Signal Processing Laboratory, Swiss Federal Institute of Technology, Lausanne CH-1015, Switzerland.
IEEE Trans Image Process. 2013 Sep;22(9):3459-72. doi: 10.1109/TIP.2013.2270183. Epub 2013 Jun 19.
Enabling users to interactively navigate through different viewpoints of a static scene is a new interesting functionality in 3D streaming systems. While it opens exciting perspectives toward rich multimedia applications, it requires the design of novel representations and coding techniques to solve the new challenges imposed by the interactive navigation. In particular, the encoder must prepare a priori a compressed media stream that is flexible enough to enable the free selection of multiview navigation paths by different streaming media clients. Interactivity clearly brings new design constraints: the encoder is unaware of the exact decoding process, while the decoder has to reconstruct information from incomplete subsets of data since the server generally cannot transmit images for all possible viewpoints due to resource constrains. In this paper, we propose a novel multiview data representation that permits us to satisfy bandwidth and storage constraints in an interactive multiview streaming system. In particular, we partition the multiview navigation domain into segments, each of which is described by a reference image (color and depth data) and some auxiliary information. The auxiliary information enables the client to recreate any viewpoint in the navigation segment via view synthesis. The decoder is then able to navigate freely in the segment without further data request to the server; it requests additional data only when it moves to a different segment. We discuss the benefits of this novel representation in interactive navigation systems and further propose a method to optimize the partitioning of the navigation domain into independent segments, under bandwidth and storage constraints. Experimental results confirm the potential of the proposed representation; namely, our system leads to similar compression performance as classical inter-view coding, while it provides the high level of flexibility that is required for interactive streaming. Because of these unique properties, our new framework represents a promising solution for 3D data representation in novel interactive multimedia services.

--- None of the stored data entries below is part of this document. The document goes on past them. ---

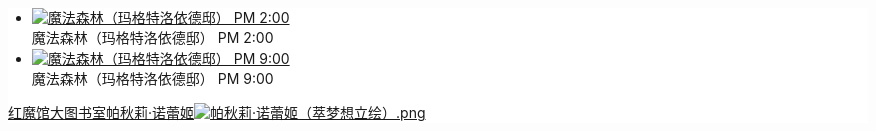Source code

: <ul class="gallery mw-gallery-nolines"><li class="gallerybox" style="width: 322px"><div style="width: 322px"><div class="thumb" style="width: 320px;"><div style="margin:0px auto;"><a href="./文件-魔法森林（玛格特洛依德邸）（PM2：00）（萃梦想场景）.png.md" class="image" title="魔法森林（玛格特洛依德邸） PM 2:00"><img alt="魔法森林（玛格特洛依德邸） PM 2:00" src="https://upload.thwiki.cc/thumb/8/88/%E9%AD%94%E6%B3%95%E6%A3%AE%E6%9E%97%EF%BC%88%E7%8E%9B%E6%A0%BC%E7%89%B9%E6%B4%9B%E4%BE%9D%E5%BE%B7%E9%82%B8%EF%BC%89%EF%BC%88PM2%EF%BC%9A00%EF%BC%89%EF%BC%88%E8%90%83%E6%A2%A6%E6%83%B3%E5%9C%BA%E6%99%AF%EF%BC%89.png/320px-%E9%AD%94%E6%B3%95%E6%A3%AE%E6%9E%97%EF%BC%88%E7%8E%9B%E6%A0%BC%E7%89%B9%E6%B4%9B%E4%BE%9D%E5%BE%B7%E9%82%B8%EF%BC%89%EF%BC%88PM2%EF%BC%9A00%EF%BC%89%EF%BC%88%E8%90%83%E6%A2%A6%E6%83%B3%E5%9C%BA%E6%99%AF%EF%BC%89.png" decoding="async" loading="lazy" width="320" height="206" srcset="https://upload.thwiki.cc/thumb/8/88/%E9%AD%94%E6%B3%95%E6%A3%AE%E6%9E%97%EF%BC%88%E7%8E%9B%E6%A0%BC%E7%89%B9%E6%B4%9B%E4%BE%9D%E5%BE%B7%E9%82%B8%EF%BC%89%EF%BC%88PM2%EF%BC%9A00%EF%BC%89%EF%BC%88%E8%90%83%E6%A2%A6%E6%83%B3%E5%9C%BA%E6%99%AF%EF%BC%89.png/480px-%E9%AD%94%E6%B3%95%E6%A3%AE%E6%9E%97%EF%BC%88%E7%8E%9B%E6%A0%BC%E7%89%B9%E6%B4%9B%E4%BE%9D%E5%BE%B7%E9%82%B8%EF%BC%89%EF%BC%88PM2%EF%BC%9A00%EF%BC%89%EF%BC%88%E8%90%83%E6%A2%A6%E6%83%B3%E5%9C%BA%E6%99%AF%EF%BC%89.png 1.5x, https://upload.thwiki.cc/thumb/8/88/%E9%AD%94%E6%B3%95%E6%A3%AE%E6%9E%97%EF%BC%88%E7%8E%9B%E6%A0%BC%E7%89%B9%E6%B4%9B%E4%BE%9D%E5%BE%B7%E9%82%B8%EF%BC%89%EF%BC%88PM2%EF%BC%9A00%EF%BC%89%EF%BC%88%E8%90%83%E6%A2%A6%E6%83%B3%E5%9C%BA%E6%99%AF%EF%BC%89.png/640px-%E9%AD%94%E6%B3%95%E6%A3%AE%E6%9E%97%EF%BC%88%E7%8E%9B%E6%A0%BC%E7%89%B9%E6%B4%9B%E4%BE%9D%E5%BE%B7%E9%82%B8%EF%BC%89%EF%BC%88PM2%EF%BC%9A00%EF%BC%89%EF%BC%88%E8%90%83%E6%A2%A6%E6%83%B3%E5%9C%BA%E6%99%AF%EF%BC%89.png 2x" data-file-width="1400" data-file-height="900"></a></div></div><div class="gallerytext">魔法森林（玛格特洛依德邸） PM 2:00</div></div></li><li class="gallerybox" style="width: 322px"><div style="width: 322px"><div class="thumb" style="width: 320px;"><div style="margin:0px auto;"><a href="./文件-魔法森林（玛格特洛依德邸）（PM9：00）（萃梦想场景）.png.md" class="image" title="魔法森林（玛格特洛依德邸） PM 9:00"><img alt="魔法森林（玛格特洛依德邸） PM 9:00" src="https://upload.thwiki.cc/thumb/d/dc/%E9%AD%94%E6%B3%95%E6%A3%AE%E6%9E%97%EF%BC%88%E7%8E%9B%E6%A0%BC%E7%89%B9%E6%B4%9B%E4%BE%9D%E5%BE%B7%E9%82%B8%EF%BC%89%EF%BC%88PM9%EF%BC%9A00%EF%BC%89%EF%BC%88%E8%90%83%E6%A2%A6%E6%83%B3%E5%9C%BA%E6%99%AF%EF%BC%89.png/320px-%E9%AD%94%E6%B3%95%E6%A3%AE%E6%9E%97%EF%BC%88%E7%8E%9B%E6%A0%BC%E7%89%B9%E6%B4%9B%E4%BE%9D%E5%BE%B7%E9%82%B8%EF%BC%89%EF%BC%88PM9%EF%BC%9A00%EF%BC%89%EF%BC%88%E8%90%83%E6%A2%A6%E6%83%B3%E5%9C%BA%E6%99%AF%EF%BC%89.png" decoding="async" loading="lazy" width="320" height="206" srcset="https://upload.thwiki.cc/thumb/d/dc/%E9%AD%94%E6%B3%95%E6%A3%AE%E6%9E%97%EF%BC%88%E7%8E%9B%E6%A0%BC%E7%89%B9%E6%B4%9B%E4%BE%9D%E5%BE%B7%E9%82%B8%EF%BC%89%EF%BC%88PM9%EF%BC%9A00%EF%BC%89%EF%BC%88%E8%90%83%E6%A2%A6%E6%83%B3%E5%9C%BA%E6%99%AF%EF%BC%89.png/480px-%E9%AD%94%E6%B3%95%E6%A3%AE%E6%9E%97%EF%BC%88%E7%8E%9B%E6%A0%BC%E7%89%B9%E6%B4%9B%E4%BE%9D%E5%BE%B7%E9%82%B8%EF%BC%89%EF%BC%88PM9%EF%BC%9A00%EF%BC%89%EF%BC%88%E8%90%83%E6%A2%A6%E6%83%B3%E5%9C%BA%E6%99%AF%EF%BC%89.png 1.5x, https://upload.thwiki.cc/thumb/d/dc/%E9%AD%94%E6%B3%95%E6%A3%AE%E6%9E%97%EF%BC%88%E7%8E%9B%E6%A0%BC%E7%89%B9%E6%B4%9B%E4%BE%9D%E5%BE%B7%E9%82%B8%EF%BC%89%EF%BC%88PM9%EF%BC%9A00%EF%BC%89%EF%BC%88%E8%90%83%E6%A2%A6%E6%83%B3%E5%9C%BA%E6%99%AF%EF%BC%89.png/640px-%E9%AD%94%E6%B3%95%E6%A3%AE%E6%9E%97%EF%BC%88%E7%8E%9B%E6%A0%BC%E7%89%B9%E6%B4%9B%E4%BE%9D%E5%BE%B7%E9%82%B8%EF%BC%89%EF%BC%88PM9%EF%BC%9A00%EF%BC%89%EF%BC%88%E8%90%83%E6%A2%A6%E6%83%B3%E5%9C%BA%E6%99%AF%EF%BC%89.png 2x" data-file-width="1400" data-file-height="900"></a></div></div><div class="gallerytext">魔法森林（玛格特洛依德邸） PM 9:00</div></div></li></ul>
</th>
</tr>
<tr>
<th><a href="/%E7%BA%A2%E9%AD%94%E9%A6%86#红魔馆大图书馆" title="红魔馆">红魔馆大图书室</a></th><th><a href="./帕秋莉·诺蕾姬.md" title="帕秋莉·诺蕾姬">帕秋莉·诺蕾姬</a><a href="./文件-帕秋莉·诺蕾姬（萃梦想立绘）.png.md" class="image"><img alt="帕秋莉·诺蕾姬（萃梦想立绘）.png" src="https://upload.thwiki.cc/thumb/c/c8/%E5%B8%95%E7%A7%8B%E8%8E%89%C2%B7%E8%AF%BA%E8%95%BE%E5%A7%AC%EF%BC%88%E8%90%83%E6%A2%A6%E6%83%B3%E7%AB%8B%E7%BB%98%EF%BC%89.png/230px-%E5%B8%95%E7%A7%8B%E8%8E%89%C2%B7%E8%AF%BA%E8%95%BE%E5%A7%AC%EF%BC%88%E8%90%83%E6%A2%A6%E6%83%B3%E7%AB%8B%E7%BB%98%EF%BC%89.png" decoding="async" loading="lazy" width="230" height="256" srcset="https://upload.thwiki.cc/thumb/c/c8/%E5%B8%95%E7%A7%8B%E8%8E%89%C2%B7%E8%AF%BA%E8%95%BE%E5%A7%AC%EF%BC%88%E8%90%83%E6%A2%A6%E6%83%B3%E7%AB%8B%E7%BB%98%EF%BC%89.png/345px-%E5%B8%95%E7%A7%8B%E8%8E%89%C2%B7%E8%AF%BA%E8%95%BE%E5%A7%AC%EF%BC%88%E8%90%83%E6%A2%A6%E6%83%B3%E7%AB%8B%E7%BB%98%EF%BC%89.png 1.5x, https://upload.thwiki.cc/c/c8/%E5%B8%95%E7%A7%8B%E8%8E%89%C2%B7%E8%AF%BA%E8%95%BE%E5%A7%AC%EF%BC%88%E8%90%83%E6%A2%A6%E6%83%B3%E7%AB%8B%E7%BB%98%EF%BC%89.png 2x" data-file-width="446" data-file-height="496"></a></th><th>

使用户能够交互地浏览静态场景的不同视角是 3D 流媒体系统中的一项新的有趣功能。虽然它为丰富的多媒体应用开辟了令人兴奋的前景,但它需要设计新的表示和编码技术来解决由交互导航带来的新挑战。特别是,编码器必须预先准备一个压缩的媒体流,该流具有足够的灵活性,以允许不同的流媒体客户端自由选择多视角导航路径。交互性显然带来了新的设计约束:编码器不知道确切的解码过程,而解码器必须从数据的不完整子集重建信息,因为由于资源限制,服务器通常无法传输所有可能视点的图像。在本文中,我们提出了一种新的多视图数据表示方法,使我们能够在交互式多视图流媒体系统中满足带宽和存储约束。特别是,我们将多视图导航域划分为多个段,每个段由参考图像(颜色和深度数据)和一些辅助信息描述。辅助信息使客户端能够通过视图合成在导航段中重新创建任何视点。然后,解码器可以在没有向服务器进一步请求数据的情况下在段内自由导航;只有当它移动到不同的段时,它才会请求额外的数据。我们讨论了这种新表示在交互导航系统中的优势,并进一步提出了一种在带宽和存储约束下将导航域划分为独立段的方法。实验结果证实了所提出的表示方法的潜力;也就是说,我们的系统在提供交互流媒体所需的高度灵活性的同时,实现了与传统视图间编码相当的压缩性能。由于这些独特的特性,我们的新框架代表了在新的交互式多媒体服务中进行 3D 数据表示的有前途的解决方案。